Pour bien concevoir cette définition, il faut remarquer qu’on a transporté sur le globe terrestre les mêmes cercles et les mêmes points qu’on a imaginés dans le ciel, pour expliquer le mouvement apparent des astres ; c’est-à-dire, qu’il y a sur la surface de la Terre un équateur, des méridiens et des pôles qui répondent à ceux du ciel, en sorte que la circonférence de la Terre étant divisé en 360 degrés, aussi bien que celle du ciel , il s’ensuit que le degrés de latitude dans le ciel, c’est-à-dire l’arc du méridien compris entre le zénith, ou point vertical d’un lieu, et l’équateur céleste , est égal en degrés à celui d’un méridien terrestre compris entre la ligne équinoxiale et ce lieu : mais il faut bien se souvenir que c’est toujours de ce dernier dont on entend parler dans la navigation, aussi bien que dans la géographie.
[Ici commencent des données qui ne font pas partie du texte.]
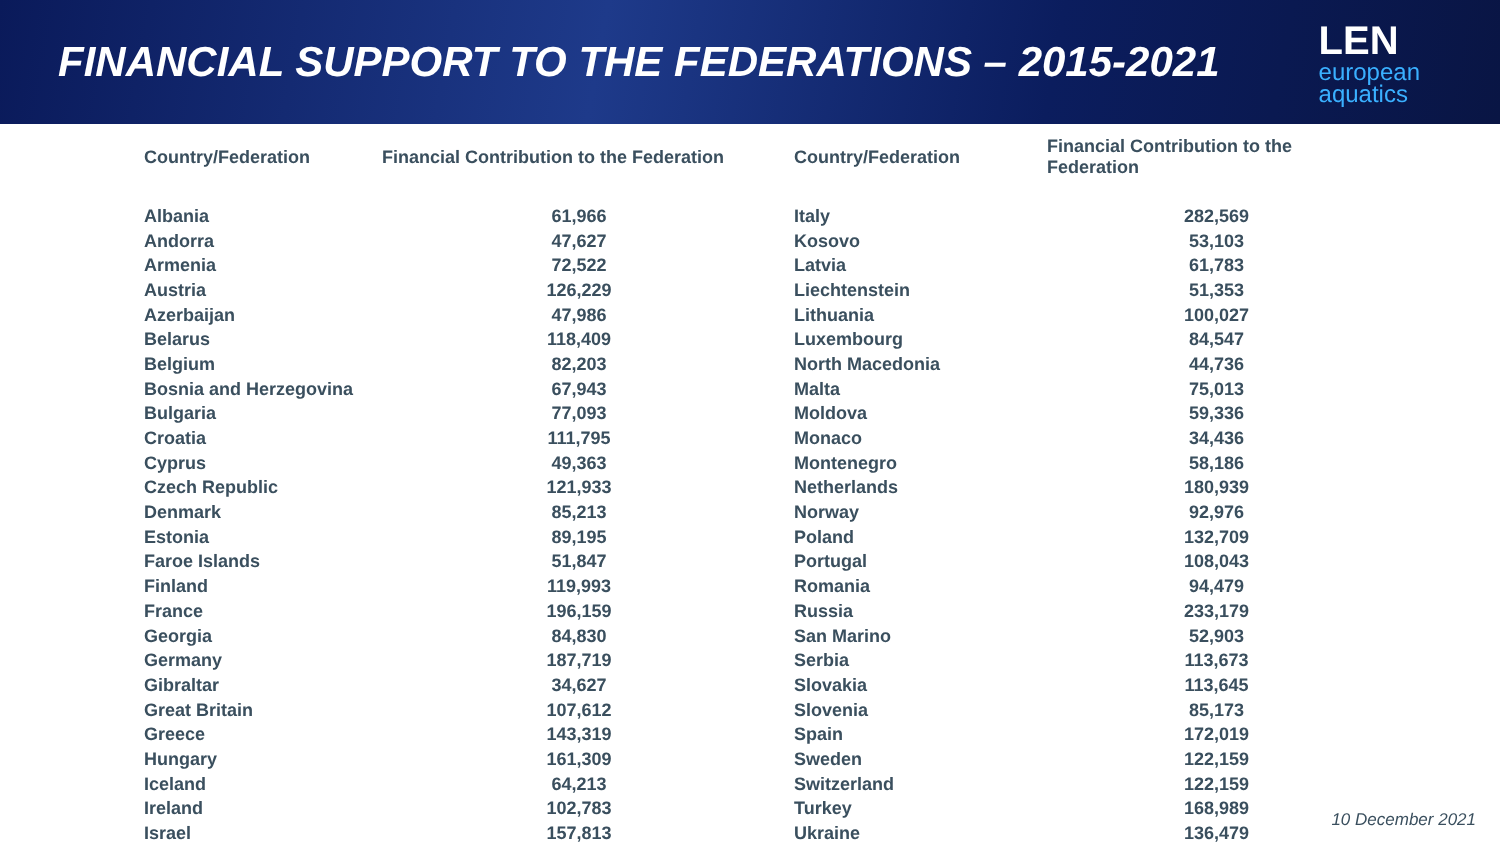FINANCIAL SUPPORT TO THE FEDERATIONS – 2015-2021
LEN
european
aquatics
| Country/Federation | Financial Contribution to the Federation |
| --- | --- |
| Albania | 61,966 |
| Andorra | 47,627 |
| Armenia | 72,522 |
| Austria | 126,229 |
| Azerbaijan | 47,986 |
| Belarus | 118,409 |
| Belgium | 82,203 |
| Bosnia and Herzegovina | 67,943 |
| Bulgaria | 77,093 |
| Croatia | 111,795 |
| Cyprus | 49,363 |
| Czech Republic | 121,933 |
| Denmark | 85,213 |
| Estonia | 89,195 |
| Faroe Islands | 51,847 |
| Finland | 119,993 |
| France | 196,159 |
| Georgia | 84,830 |
| Germany | 187,719 |
| Gibraltar | 34,627 |
| Great Britain | 107,612 |
| Greece | 143,319 |
| Hungary | 161,309 |
| Iceland | 64,213 |
| Ireland | 102,783 |
| Israel | 157,813 |
| Country/Federation | Financial Contribution to the Federation |
| --- | --- |
| Italy | 282,569 |
| Kosovo | 53,103 |
| Latvia | 61,783 |
| Liechtenstein | 51,353 |
| Lithuania | 100,027 |
| Luxembourg | 84,547 |
| North Macedonia | 44,736 |
| Malta | 75,013 |
| Moldova | 59,336 |
| Monaco | 34,436 |
| Montenegro | 58,186 |
| Netherlands | 180,939 |
| Norway | 92,976 |
| Poland | 132,709 |
| Portugal | 108,043 |
| Romania | 94,479 |
| Russia | 233,179 |
| San Marino | 52,903 |
| Serbia | 113,673 |
| Slovakia | 113,645 |
| Slovenia | 85,173 |
| Spain | 172,019 |
| Sweden | 122,159 |
| Switzerland | 122,159 |
| Turkey | 168,989 |
| Ukraine | 136,479 |
10 December 2021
On appelle zénith ou point vertical, un point dans le ciel qui répond à plomb au-dessus de nous : il est aisé à imaginer, en élevant de chaque point de la Terre des perpendiculaires prolongées jusqu’au ciel ; ce qui peut toujours se connaître par un fils chargé de plomb ; et comme la Terre est sphérique, il s’ensuit que ce point vertical change à chaque pas que l’on fait, aussi-bien que l’horizon.
Il faut remarquer qu’on sert indifféremment des termes d’équateur, d’équinoxial, ou de ligne équinoxiale ; car ils signifient la même chose.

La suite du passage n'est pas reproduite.